[[ RECORDS FOR THE TASK open ]]
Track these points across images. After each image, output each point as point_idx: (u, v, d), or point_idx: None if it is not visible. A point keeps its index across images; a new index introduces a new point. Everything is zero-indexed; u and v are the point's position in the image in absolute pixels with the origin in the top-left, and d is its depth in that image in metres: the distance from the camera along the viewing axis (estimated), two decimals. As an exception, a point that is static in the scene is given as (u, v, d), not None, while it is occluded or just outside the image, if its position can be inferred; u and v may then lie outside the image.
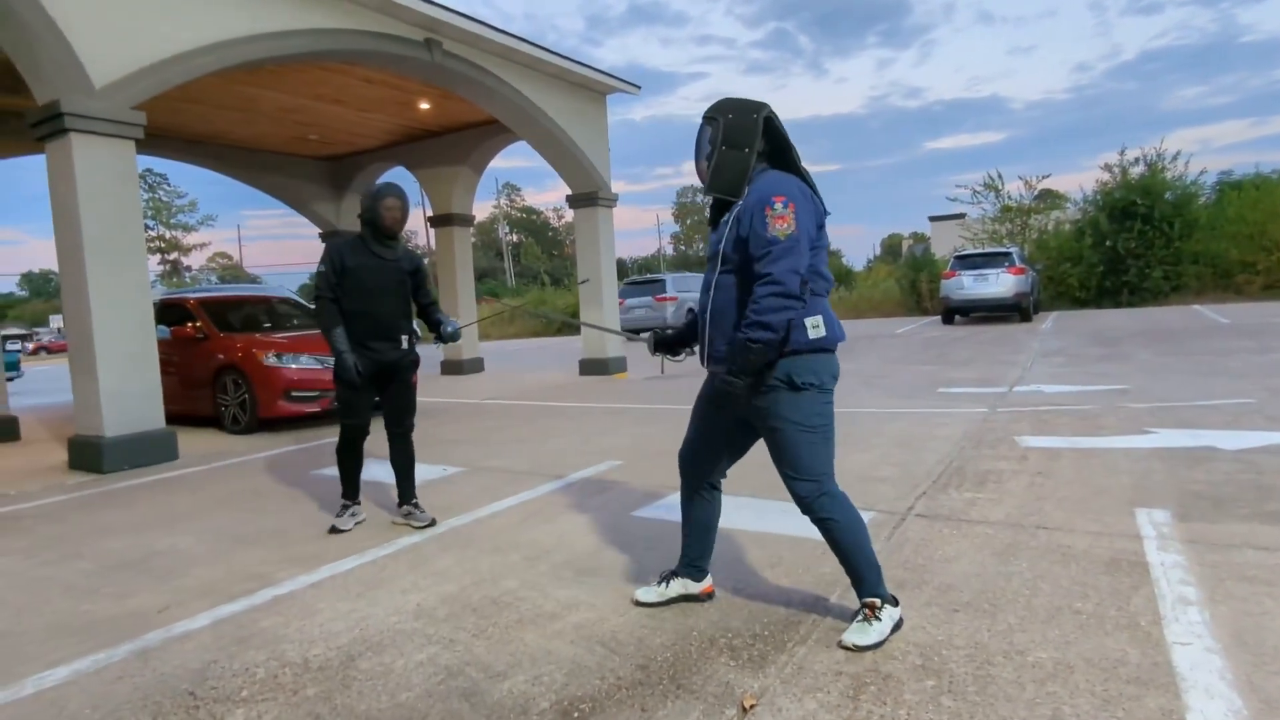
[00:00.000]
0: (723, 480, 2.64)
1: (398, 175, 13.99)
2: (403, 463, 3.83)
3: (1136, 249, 19.33)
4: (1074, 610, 2.41)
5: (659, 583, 2.67)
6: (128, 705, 2.16)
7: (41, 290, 65.43)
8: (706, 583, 2.66)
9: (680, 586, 2.64)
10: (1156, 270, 19.18)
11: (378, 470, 4.27)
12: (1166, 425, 5.01)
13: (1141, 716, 1.82)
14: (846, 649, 2.23)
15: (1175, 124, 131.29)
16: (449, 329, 3.89)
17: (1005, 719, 1.84)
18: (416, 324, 3.93)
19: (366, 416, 3.81)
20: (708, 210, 2.52)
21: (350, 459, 3.85)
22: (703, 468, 2.57)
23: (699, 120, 2.39)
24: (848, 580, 2.44)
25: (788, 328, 2.15)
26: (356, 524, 3.84)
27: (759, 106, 2.31)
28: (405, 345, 3.82)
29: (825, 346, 2.24)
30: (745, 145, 2.28)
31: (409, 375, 3.87)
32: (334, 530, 3.75)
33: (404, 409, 3.85)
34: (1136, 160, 21.34)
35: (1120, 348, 9.94)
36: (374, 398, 3.82)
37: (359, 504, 3.91)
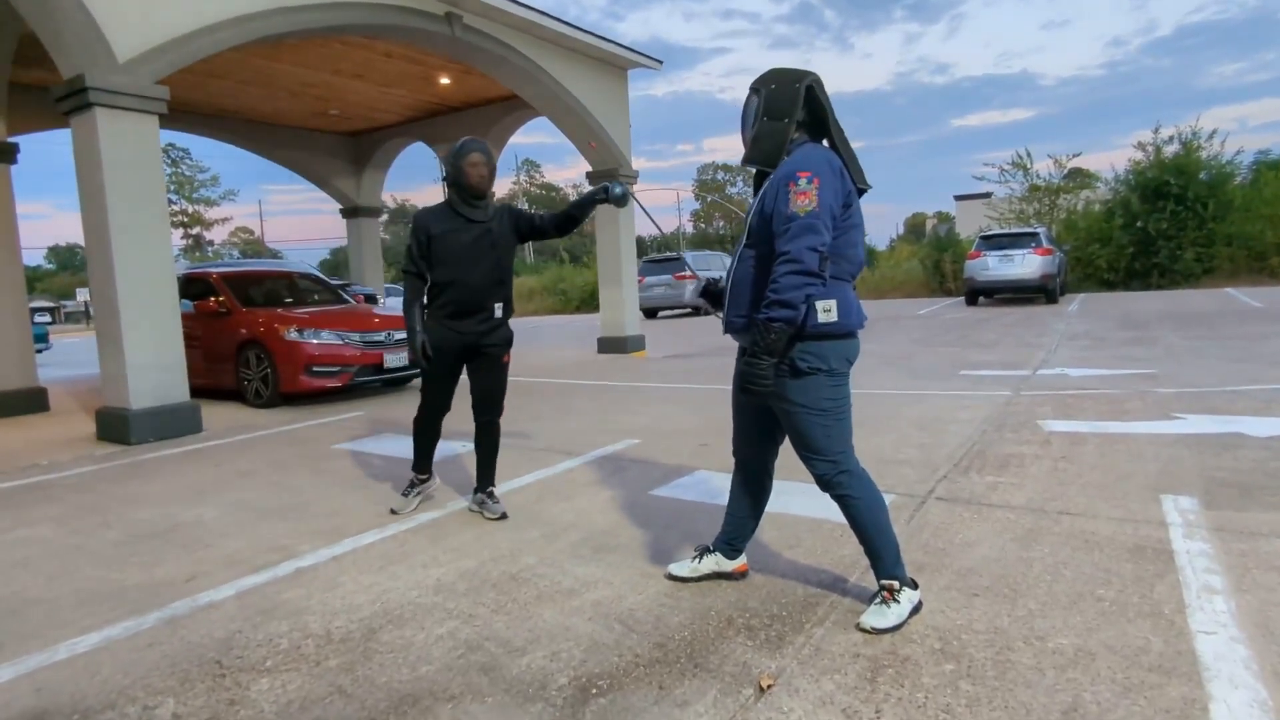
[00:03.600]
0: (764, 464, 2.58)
1: (417, 150, 13.97)
2: (486, 450, 3.60)
3: (1168, 230, 18.91)
4: (1096, 597, 2.39)
5: (693, 558, 2.69)
6: (157, 672, 2.22)
7: (68, 263, 66.48)
8: (740, 561, 2.66)
9: (713, 563, 2.65)
10: (1188, 252, 18.76)
11: (393, 446, 4.30)
12: (1194, 411, 4.92)
13: (1163, 705, 1.80)
14: (864, 631, 2.22)
15: (1212, 101, 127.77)
16: (617, 190, 3.37)
17: (1024, 704, 1.83)
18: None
19: (446, 400, 3.59)
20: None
21: (426, 435, 3.65)
22: (748, 454, 2.56)
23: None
24: (867, 563, 2.43)
25: (808, 305, 2.12)
26: (421, 502, 3.73)
27: (802, 76, 2.26)
28: (499, 314, 3.48)
29: (835, 332, 2.19)
30: (785, 116, 2.23)
31: (500, 355, 3.53)
32: (393, 511, 3.64)
33: (493, 396, 3.55)
34: (1171, 139, 20.81)
35: (1148, 331, 9.76)
36: (456, 379, 3.56)
37: (429, 478, 3.75)
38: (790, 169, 2.15)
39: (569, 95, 9.78)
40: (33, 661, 2.32)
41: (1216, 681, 1.88)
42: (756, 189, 2.35)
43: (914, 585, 2.33)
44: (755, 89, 2.31)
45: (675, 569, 2.70)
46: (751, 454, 2.56)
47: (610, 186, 3.38)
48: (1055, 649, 2.09)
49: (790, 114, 2.22)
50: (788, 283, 2.07)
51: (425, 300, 3.47)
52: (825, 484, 2.31)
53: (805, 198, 2.09)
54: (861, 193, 2.29)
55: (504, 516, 3.51)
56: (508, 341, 3.58)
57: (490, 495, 3.61)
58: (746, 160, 2.33)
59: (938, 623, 2.27)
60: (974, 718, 1.80)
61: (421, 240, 3.39)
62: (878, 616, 2.24)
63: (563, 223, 3.58)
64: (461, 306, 3.40)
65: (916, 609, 2.30)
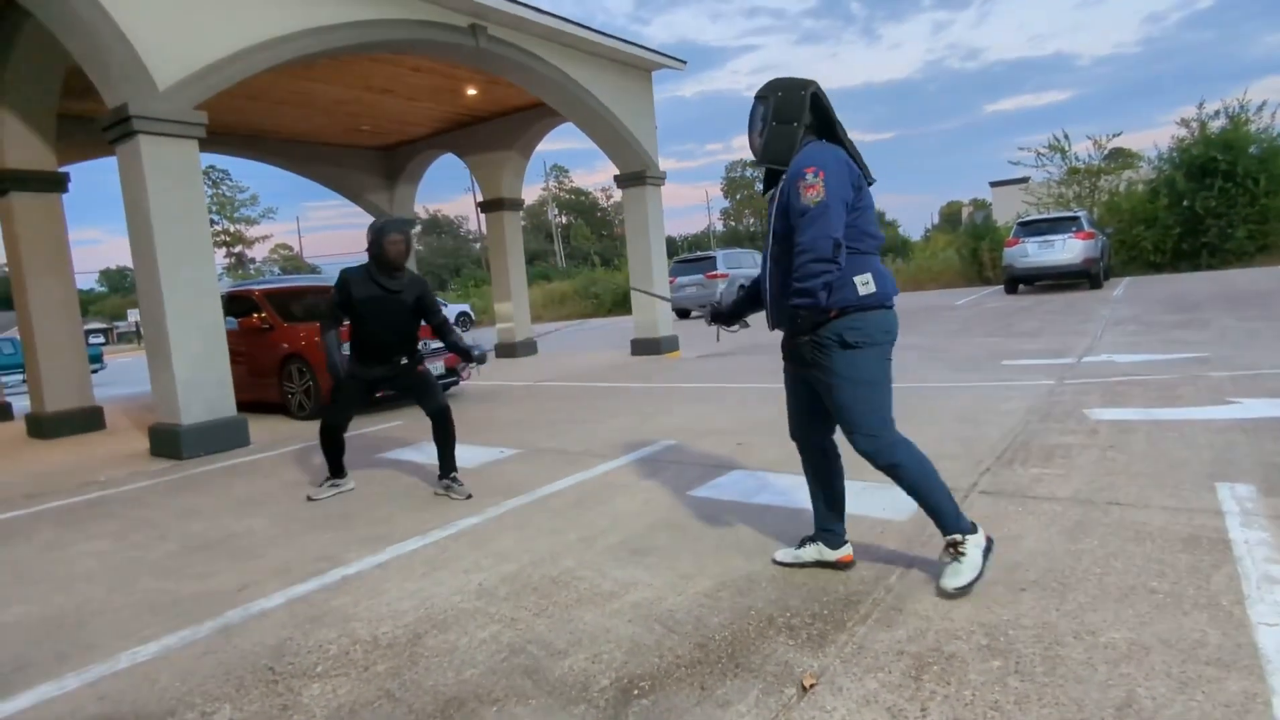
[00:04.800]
0: (822, 444, 2.67)
1: (448, 162, 14.17)
2: (441, 441, 4.14)
3: (1217, 208, 18.23)
4: (1149, 589, 2.32)
5: (798, 545, 2.75)
6: (213, 679, 2.29)
7: (119, 286, 68.80)
8: (844, 551, 2.66)
9: (815, 552, 2.68)
10: (1240, 230, 18.06)
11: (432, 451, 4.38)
12: (1251, 395, 4.74)
13: (1223, 700, 1.74)
14: (947, 595, 2.32)
15: (1260, 72, 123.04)
16: (477, 352, 4.15)
17: (1076, 701, 1.79)
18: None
19: (343, 418, 4.26)
20: (758, 184, 2.79)
21: (329, 445, 4.29)
22: (804, 434, 2.66)
23: (749, 94, 2.56)
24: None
25: (829, 289, 2.26)
26: (336, 494, 4.34)
27: (806, 84, 2.47)
28: (404, 362, 4.20)
29: (876, 304, 2.34)
30: (794, 120, 2.43)
31: (413, 367, 4.21)
32: (310, 499, 4.25)
33: (424, 394, 4.18)
34: (1216, 113, 20.06)
35: (1199, 313, 9.44)
36: (360, 403, 4.27)
37: (343, 478, 4.42)
38: (798, 168, 2.33)
39: (594, 100, 9.84)
40: (96, 671, 2.41)
41: (1279, 675, 1.82)
42: (766, 186, 2.54)
43: (974, 529, 2.40)
44: (761, 96, 2.50)
45: (780, 555, 2.77)
46: (804, 433, 2.66)
47: (474, 350, 4.16)
48: (1107, 643, 2.03)
49: (799, 118, 2.42)
50: (806, 270, 2.24)
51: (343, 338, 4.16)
52: (871, 457, 2.40)
53: (814, 190, 2.26)
54: (869, 184, 2.46)
55: (469, 497, 3.98)
56: (419, 361, 4.28)
57: (454, 480, 4.13)
58: (761, 160, 2.53)
59: (984, 618, 2.23)
60: (1024, 715, 1.76)
61: (344, 298, 4.03)
62: (954, 576, 2.33)
63: (437, 330, 4.24)
64: (371, 355, 4.13)
65: (988, 550, 2.39)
[[ RECORDS FOR THE TASK closed ]]
→ **PROMPT**
Everything in the records above must be repeated exactly, apart from the pictures.

→ **SOLUTION TO THIS EXERCISE**
Track these points across images. After each image, output each point as point_idx: (u, v, d), or point_idx: None if it is not visible. A point keeps its index across images; a new index introduces a new point. Everything is zero-indexed; u and v are the point's position in the image in absolute pixels with the origin in the top-left, and d is its depth in that image in metres: the distance from the camera along the viewing axis (estimated), two decimals. As an exception, a point that is static in the scene is given as (u, v, d), not None, while it is occluded or just outside the image, if its position can be inferred; u and v may then lie outside the image.
[00:00.000]
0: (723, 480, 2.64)
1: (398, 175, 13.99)
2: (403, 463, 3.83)
3: (1136, 249, 19.33)
4: (1074, 610, 2.41)
5: (659, 583, 2.67)
6: (128, 705, 2.16)
7: (41, 290, 65.43)
8: (706, 583, 2.66)
9: (680, 586, 2.64)
10: (1156, 270, 19.18)
11: (378, 470, 4.27)
12: (1166, 425, 5.01)
13: (1141, 716, 1.82)
14: (846, 649, 2.23)
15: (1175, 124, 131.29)
16: (449, 329, 3.89)
17: (1005, 719, 1.84)
18: (416, 324, 3.93)
19: (366, 416, 3.81)
20: (708, 210, 2.52)
21: (350, 459, 3.85)
22: (703, 468, 2.57)
23: (699, 120, 2.39)
24: (848, 580, 2.44)
25: (788, 328, 2.15)
26: (356, 524, 3.84)
27: (759, 106, 2.31)
28: (405, 345, 3.82)
29: (825, 346, 2.24)
30: (745, 145, 2.28)
31: (409, 375, 3.87)
32: (334, 530, 3.75)
33: (404, 409, 3.85)
34: (1136, 160, 21.34)
35: (1120, 348, 9.94)
36: (374, 398, 3.82)
37: (359, 504, 3.91)
[00:03.600]
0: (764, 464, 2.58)
1: (417, 150, 13.97)
2: (486, 450, 3.60)
3: (1168, 230, 18.91)
4: (1096, 597, 2.39)
5: (693, 558, 2.69)
6: (157, 672, 2.22)
7: (68, 263, 66.48)
8: (740, 561, 2.66)
9: (713, 563, 2.65)
10: (1188, 252, 18.76)
11: (393, 446, 4.30)
12: (1194, 411, 4.92)
13: (1163, 705, 1.80)
14: (864, 631, 2.22)
15: (1212, 101, 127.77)
16: (617, 190, 3.37)
17: (1024, 704, 1.83)
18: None
19: (446, 400, 3.59)
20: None
21: (426, 435, 3.65)
22: (748, 454, 2.56)
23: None
24: (867, 563, 2.43)
25: (808, 305, 2.12)
26: (421, 502, 3.73)
27: (802, 76, 2.26)
28: (499, 314, 3.48)
29: (835, 332, 2.19)
30: (785, 116, 2.23)
31: (500, 355, 3.53)
32: (393, 511, 3.64)
33: (493, 396, 3.55)
34: (1171, 139, 20.81)
35: (1148, 331, 9.76)
36: (456, 379, 3.56)
37: (429, 478, 3.75)
38: (790, 169, 2.15)
39: (569, 95, 9.78)
40: (33, 661, 2.32)
41: (1216, 681, 1.88)
42: (756, 189, 2.35)
43: (914, 585, 2.33)
44: (755, 89, 2.31)
45: (675, 569, 2.70)
46: (751, 454, 2.56)
47: (610, 186, 3.38)
48: (1055, 649, 2.09)
49: (790, 114, 2.22)
50: (788, 283, 2.07)
51: (425, 300, 3.47)
52: (825, 484, 2.31)
53: (805, 198, 2.09)
54: (861, 193, 2.29)
55: (504, 516, 3.51)
56: (508, 341, 3.58)
57: (490, 495, 3.61)
58: (746, 160, 2.33)
59: (938, 623, 2.27)
60: (974, 718, 1.80)
61: (421, 240, 3.39)
62: (878, 616, 2.24)
63: (563, 223, 3.58)
64: (461, 306, 3.40)
65: (916, 609, 2.30)
[00:04.800]
0: (822, 444, 2.67)
1: (448, 162, 14.17)
2: (441, 441, 4.14)
3: (1217, 208, 18.23)
4: (1149, 589, 2.32)
5: (798, 545, 2.75)
6: (213, 679, 2.29)
7: (119, 286, 68.80)
8: (844, 551, 2.66)
9: (815, 552, 2.68)
10: (1240, 230, 18.06)
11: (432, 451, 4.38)
12: (1251, 395, 4.74)
13: (1223, 700, 1.74)
14: (947, 595, 2.32)
15: (1260, 72, 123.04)
16: (477, 352, 4.15)
17: (1076, 701, 1.79)
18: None
19: (343, 418, 4.26)
20: (758, 184, 2.79)
21: (329, 445, 4.29)
22: (804, 434, 2.66)
23: (749, 94, 2.56)
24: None
25: (829, 289, 2.26)
26: (336, 494, 4.34)
27: (806, 84, 2.47)
28: (404, 362, 4.20)
29: (876, 304, 2.34)
30: (794, 120, 2.43)
31: (413, 367, 4.21)
32: (310, 499, 4.25)
33: (424, 394, 4.18)
34: (1216, 113, 20.06)
35: (1199, 313, 9.44)
36: (360, 403, 4.27)
37: (343, 478, 4.42)
38: (798, 168, 2.33)
39: (594, 100, 9.84)
40: (96, 671, 2.41)
41: (1279, 675, 1.82)
42: (766, 186, 2.54)
43: (974, 529, 2.40)
44: (761, 96, 2.50)
45: (780, 555, 2.77)
46: (804, 433, 2.66)
47: (474, 350, 4.16)
48: (1107, 643, 2.03)
49: (799, 118, 2.42)
50: (806, 270, 2.24)
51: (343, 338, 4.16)
52: (871, 457, 2.40)
53: (814, 190, 2.26)
54: (869, 184, 2.46)
55: (469, 497, 3.98)
56: (419, 361, 4.28)
57: (454, 480, 4.13)
58: (761, 160, 2.53)
59: (984, 618, 2.23)
60: (1024, 715, 1.76)
61: (344, 298, 4.03)
62: (954, 576, 2.33)
63: (437, 330, 4.24)
64: (371, 355, 4.13)
65: (988, 550, 2.39)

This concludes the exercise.